关 键 词:PM2.5  LUR模型  GIS  GWR
收稿时间:2015/11/13 0:00:00
修稿时间:2016/1/15 0:00:00

Application of LUR models for simulating the spatial distribution of PM2.5 concentration in Hangzhou, China
HAN Ruiying,CHEN Jian and WANG Bin.Application of LUR models for simulating the spatial distribution of PM2.5 concentration in Hangzhou, China[J].Acta Scientiae Circumstantiae,2016,36(9):3379-3385.

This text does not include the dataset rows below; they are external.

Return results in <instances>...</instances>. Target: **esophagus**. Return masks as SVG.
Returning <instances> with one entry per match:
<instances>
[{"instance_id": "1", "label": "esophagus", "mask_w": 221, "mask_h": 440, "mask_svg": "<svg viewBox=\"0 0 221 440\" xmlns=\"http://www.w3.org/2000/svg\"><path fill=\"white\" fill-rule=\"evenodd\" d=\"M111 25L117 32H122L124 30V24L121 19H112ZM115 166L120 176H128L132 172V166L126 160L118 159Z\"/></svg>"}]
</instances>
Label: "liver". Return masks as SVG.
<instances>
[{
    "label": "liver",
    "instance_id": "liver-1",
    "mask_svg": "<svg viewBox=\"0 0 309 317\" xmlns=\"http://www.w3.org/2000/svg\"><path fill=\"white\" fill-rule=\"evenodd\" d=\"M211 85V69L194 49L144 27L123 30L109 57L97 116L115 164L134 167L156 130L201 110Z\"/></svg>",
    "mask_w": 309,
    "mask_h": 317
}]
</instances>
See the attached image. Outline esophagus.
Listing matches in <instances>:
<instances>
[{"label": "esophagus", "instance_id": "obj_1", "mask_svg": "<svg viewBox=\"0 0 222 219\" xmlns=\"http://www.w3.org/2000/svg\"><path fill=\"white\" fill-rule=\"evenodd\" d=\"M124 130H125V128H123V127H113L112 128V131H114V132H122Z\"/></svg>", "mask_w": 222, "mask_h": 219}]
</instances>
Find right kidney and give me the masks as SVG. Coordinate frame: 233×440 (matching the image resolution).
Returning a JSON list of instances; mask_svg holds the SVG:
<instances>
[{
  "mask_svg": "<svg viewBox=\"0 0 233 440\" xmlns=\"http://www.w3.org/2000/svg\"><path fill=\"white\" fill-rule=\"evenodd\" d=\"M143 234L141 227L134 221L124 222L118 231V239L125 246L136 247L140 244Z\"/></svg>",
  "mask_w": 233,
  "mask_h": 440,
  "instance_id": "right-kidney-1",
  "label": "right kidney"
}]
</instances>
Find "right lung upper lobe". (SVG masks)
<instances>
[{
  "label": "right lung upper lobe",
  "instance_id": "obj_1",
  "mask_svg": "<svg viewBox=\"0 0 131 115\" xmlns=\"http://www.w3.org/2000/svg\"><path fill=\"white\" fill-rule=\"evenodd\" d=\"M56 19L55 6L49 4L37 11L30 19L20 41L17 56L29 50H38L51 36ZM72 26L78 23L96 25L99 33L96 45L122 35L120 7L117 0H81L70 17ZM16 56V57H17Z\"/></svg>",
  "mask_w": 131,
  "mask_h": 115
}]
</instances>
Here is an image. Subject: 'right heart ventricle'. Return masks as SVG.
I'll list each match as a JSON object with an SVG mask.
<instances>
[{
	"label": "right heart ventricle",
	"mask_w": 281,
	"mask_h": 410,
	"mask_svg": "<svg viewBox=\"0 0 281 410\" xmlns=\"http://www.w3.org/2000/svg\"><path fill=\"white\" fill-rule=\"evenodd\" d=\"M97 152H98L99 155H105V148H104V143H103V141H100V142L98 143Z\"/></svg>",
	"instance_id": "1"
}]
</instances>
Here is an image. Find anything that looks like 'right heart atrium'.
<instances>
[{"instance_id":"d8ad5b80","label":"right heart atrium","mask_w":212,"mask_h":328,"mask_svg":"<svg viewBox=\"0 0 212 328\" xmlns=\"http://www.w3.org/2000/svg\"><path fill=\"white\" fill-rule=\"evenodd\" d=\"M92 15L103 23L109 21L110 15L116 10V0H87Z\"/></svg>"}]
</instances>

Authors:HAN Ruiying  CHEN Jian and WANG Bin
Institution:Zhejiang Provincial Key Laboratory of Carbon Cycling in Forest Ecosystems and Carbon Sequestration, Zhejiang A & F University, lin''an 311300,Zhejiang Provincial Key Laboratory of Carbon Cycling in Forest Ecosystems and Carbon Sequestration, Zhejiang A & F University, lin''an 311300 and Zhejiang Provincial Key Laboratory of Carbon Cycling in Forest Ecosystems and Carbon Sequestration, Zhejiang A & F University, lin''an 311300
Abstract:Quantification of spatial variation of air pollutants in urban areas provides exposure assessment for epidemiological studies. In this paper, Land use regression (LUR) models were used to estimate the spatial distribution of particulate matter (PM2.5) in Hangzhou City. In total, more than 60 variables for the land use regression models were generated to characterize the road network, land use, meteorology and other factors. The geographical weighted regression algorithm (GWR) was used to build PM2.5 LUR models for the different seasons. The adjusted R2 values for the PM2.5 LUR models for spring, summer, autumn and winter were 0.76, 0.70, 0.73 and 0.76, respectively. The LUR models explained more than 80% of the spatial variability for PM2.5. The spatial pattern of PM2.5 changed with the seasons. The high concentrations of PM2.5 were more dispersed in the central areas of Hangzhou, and a clear area of low concentrations was evident in the southwest of the study regions. The approach of modeling the spatial distribution of PM2.5 using LUR models has potential usefulness for exposure assessment in health studies.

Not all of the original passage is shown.